If you see “SHA-2,” “SHA-256,” or “SHA-256 bit,” those names generally refer to the same family / variant.
Linked List
Linked lists: each object contains two elements—data and a pointer to the next item in the list.
Big advantage: logical and physical order are separate.
Linked List with Hash Pointers – The Foundation of Block Chain
Data Block
Hash this data and append the hash to the data.
But this time, before you calculate the hash on your own data, you add the hash of the previous block to your data.
Now Block 3 can detect if Block 2 changes because it knows what Block 2’s hash should be and can recalculate and compare.
Block 3 will also detect if someone changes the order of blocks or inserts a new block because the hashes won’t match.
Profound: if you can detect change easily, it is easier to trust the data.
Jargon watch: Blockchain ledger = think of the hashed linked list. This is the ledger.
Hashing hashes – building blocks of the blockchain ledger.
Merkle Trees
Merkle (a person) realized it’s easier working with hashes of hashes than with large original blocks of data that keep growing. He defined the math and methods for hashing hashes of blocks of data.
Each block contains thousands of transactions. Storing all data as a flat series is inefficient for verification and lookup. With a Merkle tree, you can quickly determine whether a particular transaction belongs in a block.
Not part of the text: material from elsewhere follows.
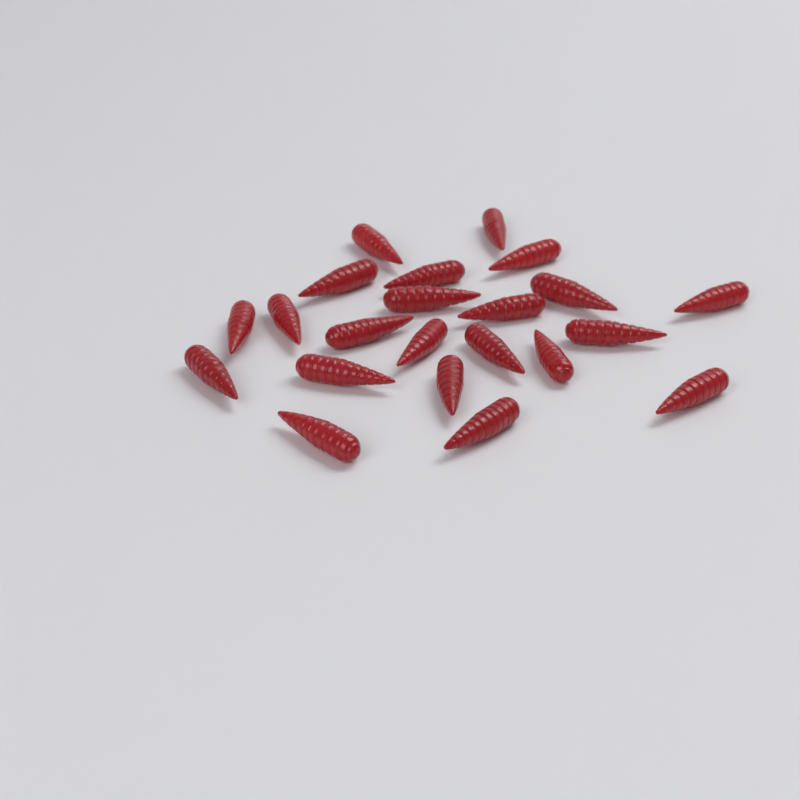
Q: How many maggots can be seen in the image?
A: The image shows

These notes assume that new data/changes are appended rather than edited in place in old data blocks that have already been hashed.
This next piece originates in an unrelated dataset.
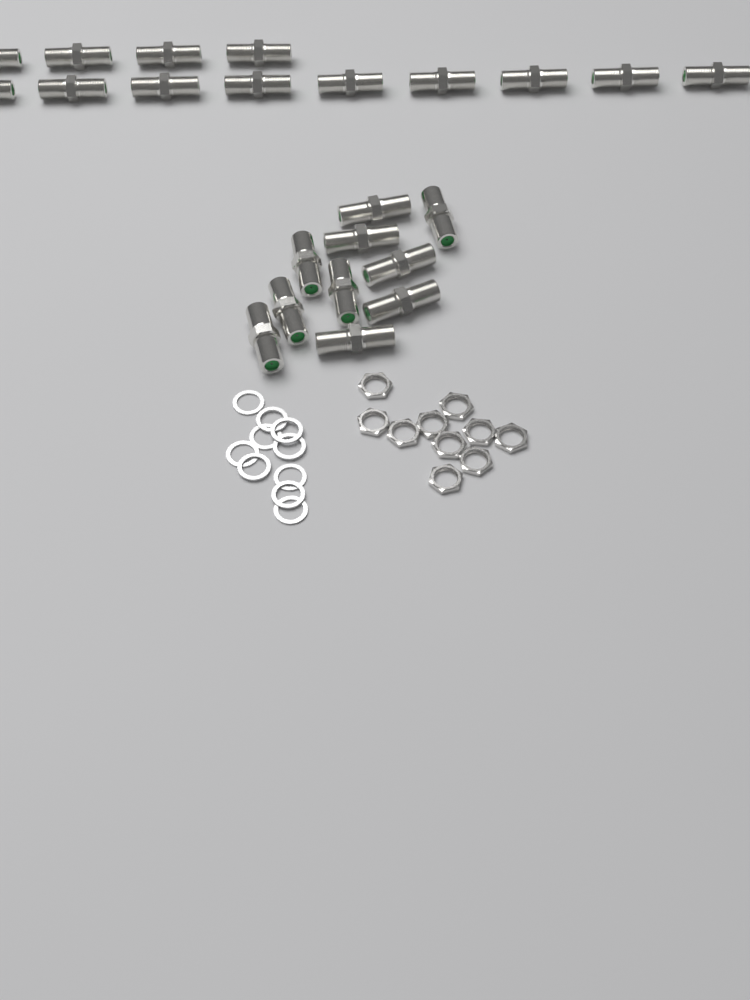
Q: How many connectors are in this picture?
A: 23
We want to add data to a file (add file 2 to file 2).
Using a hash tree like a Merkle tree:
- Reduces the amount of data a trusted authority must maintain to prove integrity.
- Reduces network I/O required for verification and synchronization.
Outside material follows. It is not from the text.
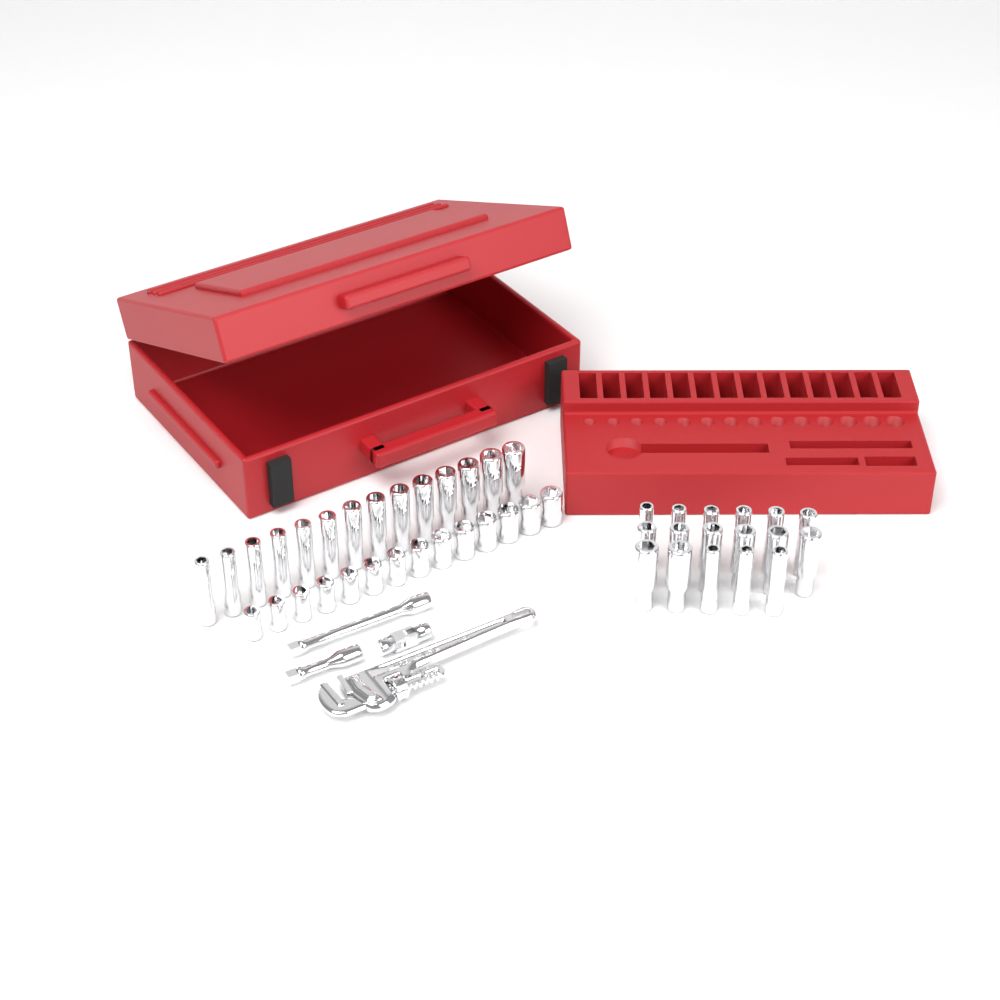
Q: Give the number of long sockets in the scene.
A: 31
- Separates validation from the data itself. The Merkle tree can reside locally, on a trusted authority, or across a distributed system (you might maintain your own tree). This decoupling allows separate persistence strategies for the Merkle tree and the underlying data.
So the answer to “why” is three-fold:
- Merkle trees provide a way to prove integrity/validity of your data.
- They require little storage and proofs are computationally easy and fast.
- Merkle proofs require only small, terse messages across a network.
Merkle trees (and variations) are used to provide:
- consistency verification
- data verification
- data synchronization
Consistency Verification
Merkle (hash) trees allow easy consistency validation.
Instead of comparing the data, you compare the tree of hashes. This is fast and easy.
This does not prove the data is the same, but it proves the hash trees are consistent.
A “consistency proof” lets you verify that two versions of a hash tree are consistent:
- the later version includes everything in the earlier version
- in the same order
- all new records come after records in the older version
If you can prove a hash tree is consistent it means:
- no records have been back-dated and inserted
- no records have been modified
- the hash tree has never been branched or forked
It is time-consuming and computationally expensive to check entire files whenever a system needs to verify data. This is why Merkle trees are used: they limit the amount of data sent over a network. Instead of sending an entire file, send a hash and use the tree to locate inconsistencies.
- Computer A sends a hash of the file to Computer B.
- Computer B checks that hash against the root of the Merkle tree.
- If there is no difference, you’re done. Otherwise continue.
- Computer B requests roots of the two subtrees for the mismatching hash.
- Computer A creates the necessary hashes and sends them back.
- Repeat until the inconsistent data block(s) are found.
Data Synchronization
Merkle trees are useful for synchronizing data across a distributed data store because they allow each node to quickly identify records that have changed without sending all data to compare.
Making a Merkle Tree
Merkle trees are binary.
- Take any two records and calculate the hash of each.
- Allocate a parent node for the two records (leaves).
- Store the hash of the two child hashes in the parent node.
- Repeat until every pair of records has a parent.
- Repeat until every pair of parents has a parent.
- Continue until you reach the top. This is the Root Node.